I do remember, with fresh pain. The Judge was so pleased with himself: hiring a private investigator, producing new leads. He had engaged somebody fancy, he assured us, from out in Potomac, even in those days an exclusive little town. Somebody, said the Judge, who was highly recommended and very expensive. He seemed proud to be paying so much.
“Villard,” I murmur. “That was his name, wasn’t it? Something-or-other Villard.”
“That’s right.” Mariah smiles. “Jonathan Villard.” I shake my head, for I was half hoping she would correct me, telling me the PI’s name was really Scott. But my memory has no trouble supplying the rest of the story. When the Judge received the report, he came out of his funk, told the family that he was sure we would soon see the killer punished. That was what he always said, the killer. And then he settled back to wait. And wait. And wait. As despair settled in once more.

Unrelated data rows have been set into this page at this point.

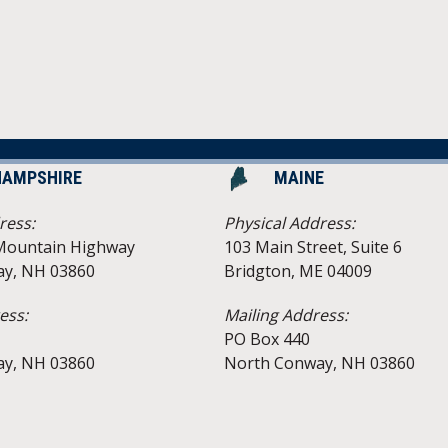
HAMPSHIRE
MAINE
ress:
Physical Address:
Mountain Highway
103 Main Street, Suite 6
y, NH 03860
Bridgton, ME 04009
ess:
Mailing Address:
PO Box 440
y, NH 03860
North Conway, NH 03860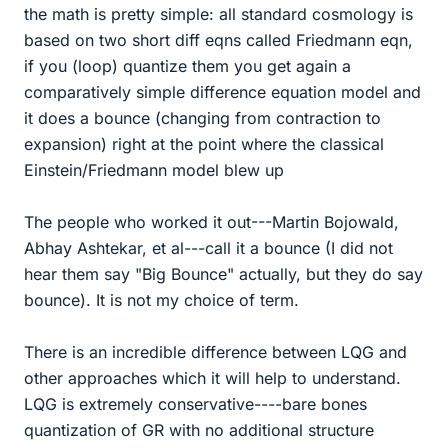
the math is pretty simple: all standard cosmology is
based on two short diff eqns called Friedmann eqn,
if you (loop) quantize them you get again a
comparatively simple difference equation model and
it does a bounce (changing from contraction to
expansion) right at the point where the classical
Einstein/Friedmann model blew up
The people who worked it out---Martin Bojowald,
Abhay Ashtekar, et al---call it a bounce (I did not
hear them say "Big Bounce" actually, but they do say
bounce). It is not my choice of term.
There is an incredible difference between LQG and
other approaches which it will help to understand.
LQG is extremely conservative----bare bones
quantization of GR with no additional structure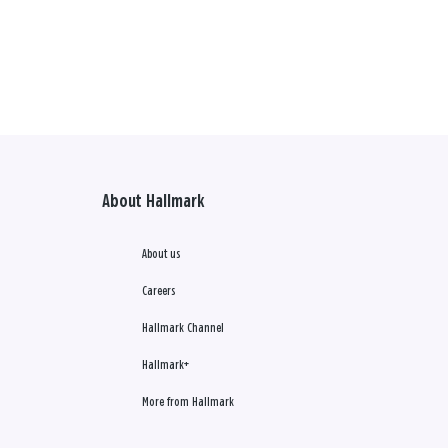
About Hallmark
About us
Careers
Hallmark Channel
Hallmark+
More from Hallmark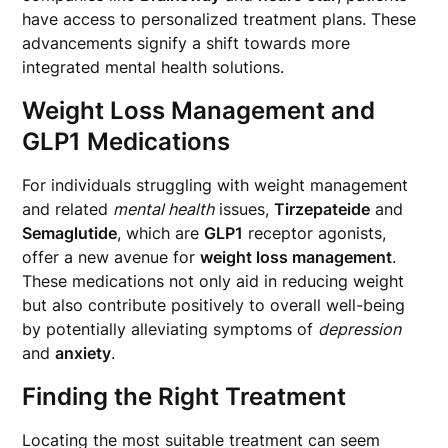
have access to personalized treatment plans. These
advancements signify a shift towards more
integrated mental health solutions.
Weight Loss Management and
GLP1 Medications
For individuals struggling with weight management
and related
mental health
issues,
Tirzepateide
and
Semaglutide
, which are
GLP1
receptor agonists,
offer a new avenue for
weight loss management
.
These medications not only aid in reducing weight
but also contribute positively to overall well-being
by potentially alleviating symptoms of
depression
and
anxiety
.
Finding the Right Treatment
Locating the most suitable treatment can seem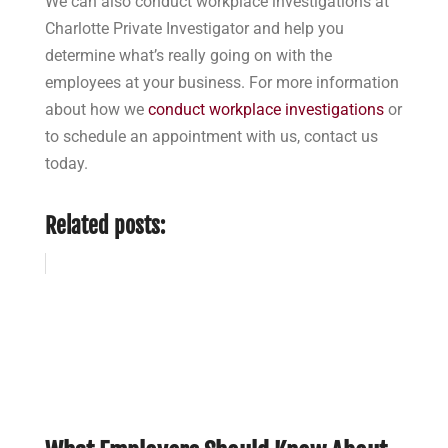
We can also conduct workplace investigations at
Charlotte Private Investigator and help you
determine what’s really going on with the
employees at your business. For more information
about how we
conduct workplace investigations
or
to schedule an appointment with us, contact us
today.
Related posts: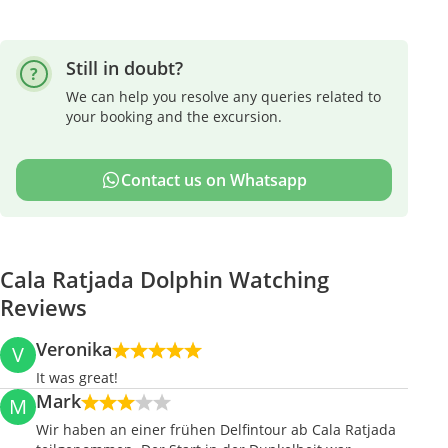
Still in doubt?
We can help you resolve any queries related to
your booking and the excursion.
Contact us on Whatsapp
Cala Ratjada Dolphin Watching
Reviews
Veronika
V
It was great!
Mark
M
Wir haben an einer frühen Delfintour ab Cala Ratjada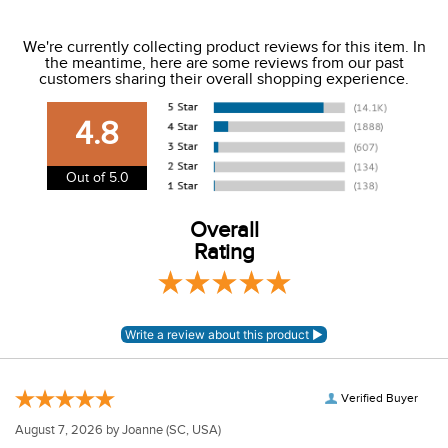
We ship to the USA only at this time.
We're currently collecting product reviews for this item. In
the meantime, here are some reviews from our past
We charge a flat rate of $9.99 to ship to the continental
customers sharing their overall shopping experience.
USA. We do not ship to Alaska or Hawaii at this time. View
our shipping and payment page
here
for more
4.8
information.
View our entire returns policy
here
.
Out of 5.0
Overall
Rating
Verified Buyer
August 7, 2026 by
Joanne
(SC, USA)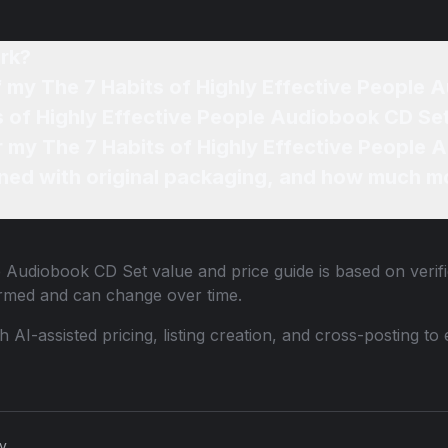
rk?
f my The 7 Habits of Highly Effective People
s of Highly Effective People Audiobook CD Set
or my The 7 Habits of Highly Effective People
ned with original packaging, and how much mo
le Audiobook CD Set
value and price guide is based on verif
ormed and can change over time.
th AI-assisted pricing, listing creation, and cross-posting
cy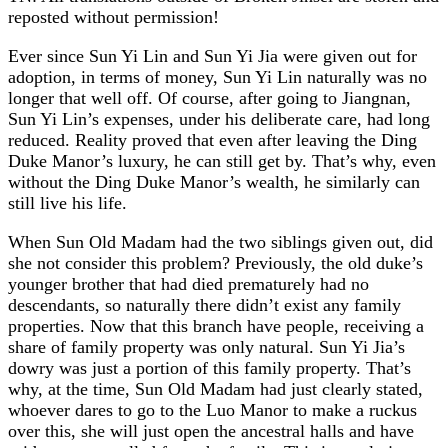
reposted without permission!
Ever since Sun Yi Lin and Sun Yi Jia were given out for
adoption, in terms of money, Sun Yi Lin naturally was no
longer that well off. Of course, after going to Jiangnan,
Sun Yi Lin’s expenses, under his deliberate care, had long
reduced. Reality proved that even after leaving the Ding
Duke Manor’s luxury, he can still get by. That’s why, even
without the Ding Duke Manor’s wealth, he similarly can
still live his life.
When Sun Old Madam had the two siblings given out, did
she not consider this problem? Previously, the old duke’s
younger brother that had died prematurely had no
descendants, so naturally there didn’t exist any family
properties. Now that this branch have people, receiving a
share of family property was only natural. Sun Yi Jia’s
dowry was just a portion of this family property. That’s
why, at the time, Sun Old Madam had just clearly stated,
whoever dares to go to the Luo Manor to make a ruckus
over this, she will just open the ancestral halls and have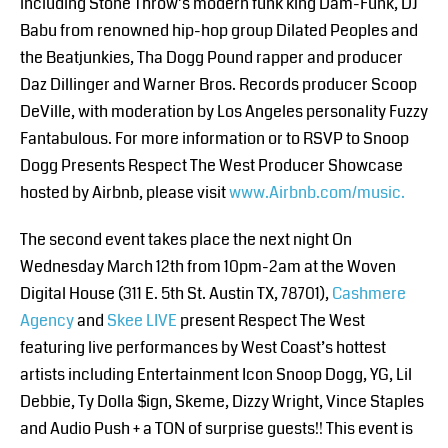
including Stone Throw’s modern funk king Dam-Funk, DJ
Babu from renowned hip-hop group Dilated Peoples and
the Beatjunkies, Tha Dogg Pound rapper and producer
Daz Dillinger and Warner Bros. Records producer Scoop
DeVille, with moderation by Los Angeles personality Fuzzy
Fantabulous. For more information or to RSVP to Snoop
Dogg Presents Respect The West Producer Showcase
hosted by Airbnb, please visit
www.Airbnb.com/music.
The second event takes place the next night On
Wednesday March 12th from 10pm-2am at the Woven
Digital House (311 E. 5th St. Austin TX, 78701),
Cashmere
Agency
and
Skee LIVE
present Respect The West
featuring live performances by West Coast’s hottest
artists including Entertainment Icon Snoop Dogg, YG, Lil
Debbie, Ty Dolla $ign, Skeme, Dizzy Wright, Vince Staples
and Audio Push + a TON of surprise guests!! This event is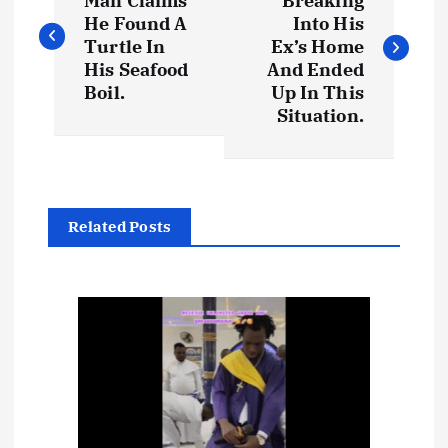
o
Man Claims
Breaking
He Found A
Into His
s
Turtle In
Ex’s Home
His Seafood
And Ended
t
Boil.
Up In This
Situation.
n
a
Related Posts
v
i
g
a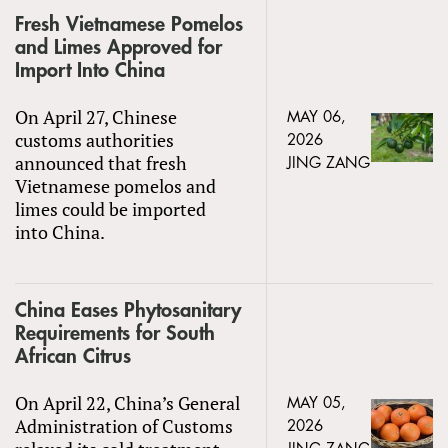
Fresh Vietnamese Pomelos
and Limes Approved for
Import Into China
On April 27, Chinese
MAY 06,
customs authorities
2026
announced that fresh
JING ZANG
Vietnamese pomelos and
limes could be imported
into China.
China Eases Phytosanitary
Requirements for South
African Citrus
On April 22, China’s General
MAY 05,
Administration of Customs
2026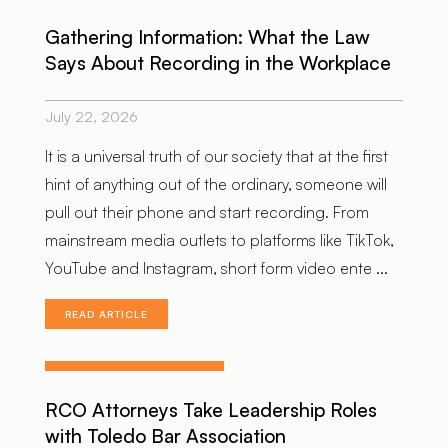
Gathering Information: What the Law
Says About Recording in the Workplace
July 22, 2026
It is a universal truth of our society that at the first
hint of anything out of the ordinary, someone will
pull out their phone and start recording. From
mainstream media outlets to platforms like TikTok,
YouTube and Instagram, short form video ente ...
READ ARTICLE
RCO Attorneys Take Leadership Roles
with Toledo Bar Association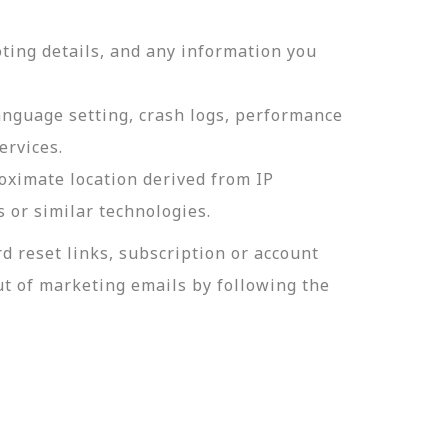
ting details, and any information you
language setting, crash logs, performance
ervices.
roximate location derived from IP
s or similar technologies.
 reset links, subscription or account
t of marketing emails by following the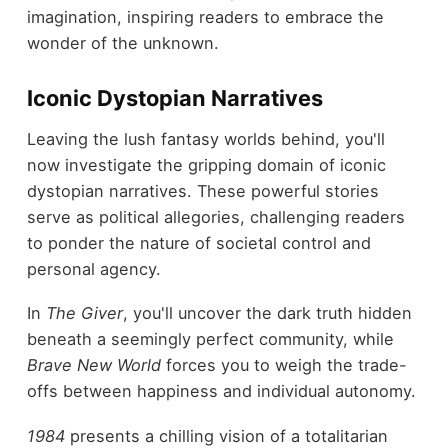
imagination, inspiring readers to embrace the
wonder of the unknown.
Iconic Dystopian Narratives
Leaving the lush fantasy worlds behind, you'll
now investigate the gripping domain of iconic
dystopian narratives. These powerful stories
serve as political allegories, challenging readers
to ponder the nature of societal control and
personal agency.
In
The Giver
, you'll uncover the dark truth hidden
beneath a seemingly perfect community, while
Brave New World
forces you to weigh the trade-
offs between happiness and individual autonomy.
1984
presents a chilling vision of a totalitarian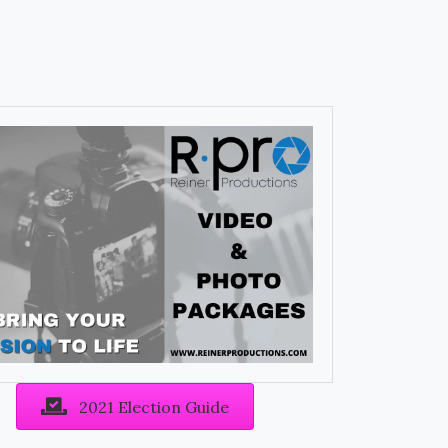
2021 Election Guide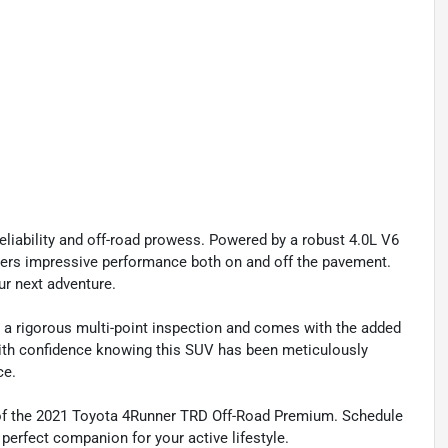
eliability and off-road prowess. Powered by a robust 4.0L V6
ivers impressive performance both on and off the pavement.
ur next adventure.
 a rigorous multi-point inspection and comes with the added
with confidence knowing this SUV has been meticulously
ce.
 of the 2021 Toyota 4Runner TRD Off-Road Premium. Schedule
 perfect companion for your active lifestyle.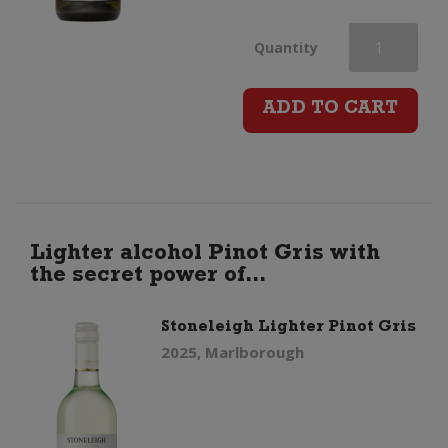
Devils
Quantity
Staircase
ADD TO CART
Pinot
Gris
quantity
Lighter alcohol Pinot Gris with
the secret power of...
Stoneleigh Lighter Pinot Gris
2025, Marlborough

“The police never followed up his leads,” I say softly, as much to myself as to John or my sister. I am far behind her, still wondering what really happened to her ledger. First the scrapbook vanishes, then the ledger. A chilly breeze stirs the hedges. “Or, if they did, they never found anything.”
“Right,” says Mariah, congratulating a slow pupil on finally getting it. “But they had a copy of the report. So I called up Uncle Mal and talked to that woman, Meadows. I asked her if she could get a copy from the police files. She said it might take a while, because they would have to go look in the archives or something. Then she called me back a few days ago, and, guess what? The police don’t have a copy of the report either.”
“Curiouser and curiouser,” I admit. John might be a statue, for all his contribution to the conversation. Then a thought strikes me. “But I’ll bet you can get a
copy from Villard himself. He has to be around somewhere.”
Mariah seems almost gleeful. “I guess all you lawyers think alike. Meadows tried that, Tal, and—guess what?—Villard died of colon cancer fifteen years ago.”
The words escape me before I can think: “Are you sure?”
“Of course I’m sure, Tal, I’m not stupid. Meadows even got a copy of his medical records. He really was sick, and he really is dead.”
“Oh.” I am a bit deflated: until the cancer news, I was still ready to bet that Villard was another alias of Colin Scott. Then I brighten: “But even if he’s dead, his investigative files have to be somewhere . . . .”
“I’m sure they do, but nobody knows where. That’s my point. Now, look at this,” Mariah continues, like a lawyer building a case, or a magician pleasing a crowd. From another folder, she draws a couple of pages torn from a yellow legal pad. I immediately recognize my father’s cramped handwriting. She handles the papers carefully, as though worried they might ignite. “This is all I can find about the report,” she explains.
I scan the pages, which are creased as though folded several times. The ink is old and smeary; V’S REPORT is scribbled at the top, followed by a column of seemingly random notations: Virginia plate? . . . Must be front-end damage, V checked shops already . . . V says police work shoddy re paint etc . . . No ID driver, no ID passenger . . . I stop, go back, look at the last line again.
“Passenger?” I ask.
Mariah nods. “There was somebody else in the car that killed Abby. Interesting, huh?”
“The Judge never mentioned it,” I say distantly, remembering something else. “And neither did Mom.”
Mariah is excited now. “The notes were folded up in the back of one of his chess books. I guess whoever took the report didn’t know that.” I am about to ask which book, wondering about secret messages, but Mariah is already dealing the next card. “And look at this.” A manila envelope emerges from her briefcase. She hands it over. I open the flap and pull out a sheaf of check registers. A quick glance confirms what I have already guessed: they are from the period when the private detective was working on the case. “Look at it,” she instructs me.